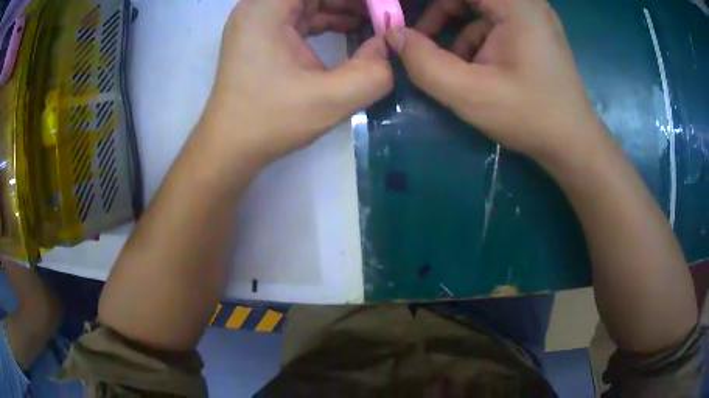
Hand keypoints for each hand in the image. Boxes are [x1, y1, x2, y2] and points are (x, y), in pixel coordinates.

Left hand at [207, 0, 392, 163]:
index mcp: (266, 9)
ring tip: (373, 21)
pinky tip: (350, 29)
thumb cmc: (269, 121)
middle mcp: (258, 7)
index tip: (381, 7)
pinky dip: (325, 19)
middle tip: (381, 14)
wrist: (230, 146)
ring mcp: (257, 21)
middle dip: (349, 1)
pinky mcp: (261, 35)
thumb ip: (372, 74)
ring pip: (307, 1)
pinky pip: (299, 15)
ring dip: (341, 7)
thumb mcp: (329, 100)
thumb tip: (388, 47)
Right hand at [386, 0, 599, 161]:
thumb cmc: (529, 116)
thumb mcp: (469, 93)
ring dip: (455, 26)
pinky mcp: (534, 32)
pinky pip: (493, 21)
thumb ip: (424, 62)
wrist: (572, 143)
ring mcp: (532, 17)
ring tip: (448, 60)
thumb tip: (393, 35)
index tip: (406, 18)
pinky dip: (475, 37)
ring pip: (479, 6)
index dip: (431, 4)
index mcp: (516, 5)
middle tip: (421, 37)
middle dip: (440, 12)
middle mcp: (526, 2)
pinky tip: (473, 66)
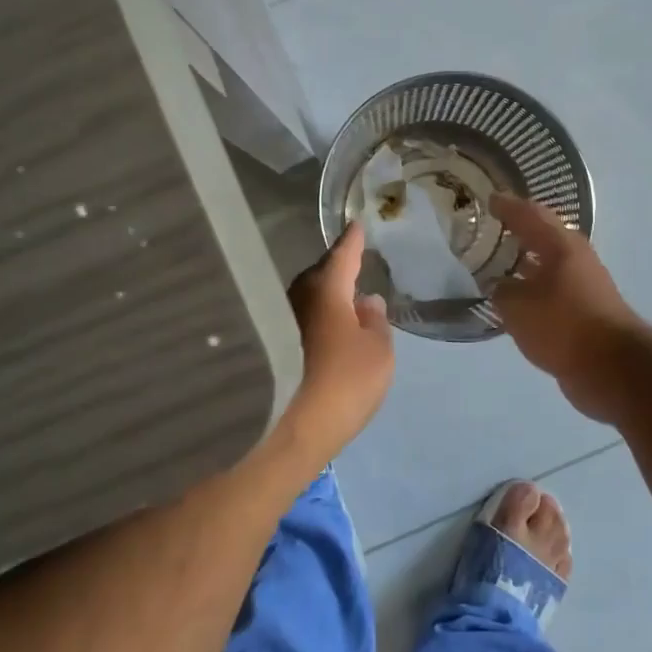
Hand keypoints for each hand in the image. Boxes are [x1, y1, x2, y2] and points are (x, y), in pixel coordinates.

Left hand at [274, 223, 394, 475]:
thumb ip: (375, 320)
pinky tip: (324, 328)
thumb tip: (366, 301)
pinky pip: (300, 316)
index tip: (357, 225)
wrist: (295, 426)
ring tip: (341, 300)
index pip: (343, 255)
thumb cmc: (346, 380)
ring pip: (307, 296)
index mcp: (328, 289)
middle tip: (351, 267)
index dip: (352, 241)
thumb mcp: (379, 350)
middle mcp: (300, 297)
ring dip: (323, 295)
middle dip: (335, 269)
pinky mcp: (272, 343)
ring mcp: (282, 320)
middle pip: (320, 274)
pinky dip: (314, 316)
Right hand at [489, 194, 644, 421]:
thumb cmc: (563, 324)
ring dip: (524, 263)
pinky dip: (532, 290)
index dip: (507, 206)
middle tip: (489, 230)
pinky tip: (515, 300)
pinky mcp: (585, 311)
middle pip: (542, 236)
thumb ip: (501, 290)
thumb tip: (499, 286)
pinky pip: (551, 291)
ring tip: (495, 265)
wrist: (612, 367)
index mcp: (561, 245)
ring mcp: (584, 285)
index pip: (529, 214)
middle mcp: (575, 258)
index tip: (488, 199)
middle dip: (517, 232)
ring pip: (547, 265)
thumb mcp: (518, 306)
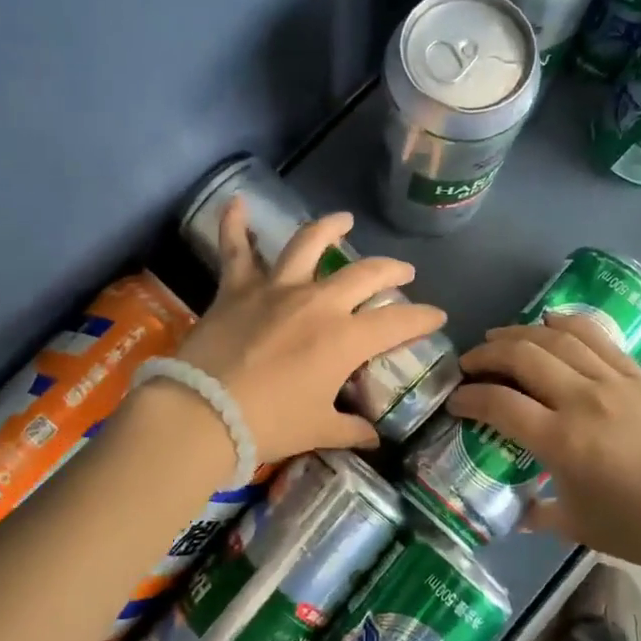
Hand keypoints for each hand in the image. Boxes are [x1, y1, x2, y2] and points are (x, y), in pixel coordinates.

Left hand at [172, 198, 446, 460]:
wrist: (203, 414)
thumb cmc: (268, 425)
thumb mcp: (317, 430)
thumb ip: (351, 430)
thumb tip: (373, 437)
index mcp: (345, 339)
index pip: (399, 322)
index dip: (423, 318)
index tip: (437, 316)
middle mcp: (318, 303)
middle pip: (364, 273)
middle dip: (391, 270)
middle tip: (403, 271)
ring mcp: (276, 289)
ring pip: (308, 243)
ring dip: (330, 228)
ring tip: (344, 220)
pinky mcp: (237, 289)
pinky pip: (236, 249)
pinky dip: (235, 224)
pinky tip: (237, 203)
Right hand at [447, 314, 640, 580]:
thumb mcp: (578, 526)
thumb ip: (538, 513)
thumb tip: (515, 510)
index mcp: (562, 441)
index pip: (499, 403)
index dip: (468, 397)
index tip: (455, 400)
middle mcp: (583, 400)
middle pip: (522, 355)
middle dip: (486, 354)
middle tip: (470, 363)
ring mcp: (614, 382)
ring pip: (556, 337)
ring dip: (520, 332)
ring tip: (501, 338)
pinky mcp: (639, 376)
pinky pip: (597, 336)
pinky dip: (567, 323)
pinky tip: (550, 323)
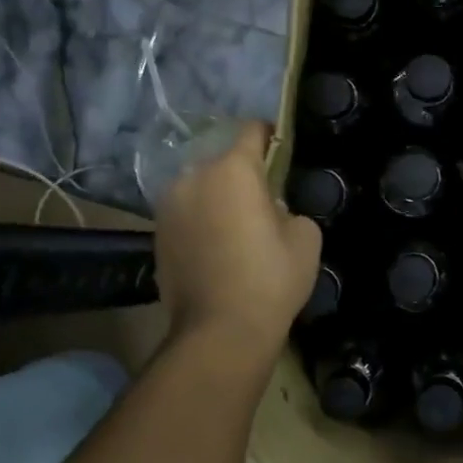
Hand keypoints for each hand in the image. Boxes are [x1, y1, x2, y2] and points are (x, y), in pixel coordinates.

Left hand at [153, 121, 321, 352]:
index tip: (283, 149)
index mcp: (232, 170)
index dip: (271, 135)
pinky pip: (186, 214)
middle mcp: (192, 177)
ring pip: (201, 188)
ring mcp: (168, 207)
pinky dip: (202, 221)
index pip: (251, 131)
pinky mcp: (157, 235)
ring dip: (219, 198)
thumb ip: (290, 209)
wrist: (219, 332)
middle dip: (244, 175)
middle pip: (223, 162)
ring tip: (238, 229)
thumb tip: (272, 211)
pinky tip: (218, 249)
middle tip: (265, 202)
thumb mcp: (305, 237)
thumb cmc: (270, 278)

§ **How to complete this task**
When the line with "middle mcp: (300, 297)" is reached in the data above, begin copying, and stop after the line with "pinky dip: (532, 290)"; copy each line exactly, both ends included.

§ **Final answer**
middle mcp: (300, 297)
ring dip: (323, 295)
middle dip: (335, 269)
pinky mcp: (272, 343)
ring mcp: (282, 320)
middle pip: (320, 274)
pinky dip: (314, 316)
Right hand at [489, 194, 644, 421]:
thumb cmc: (563, 324)
ring dip: (524, 263)
pinky dip: (532, 290)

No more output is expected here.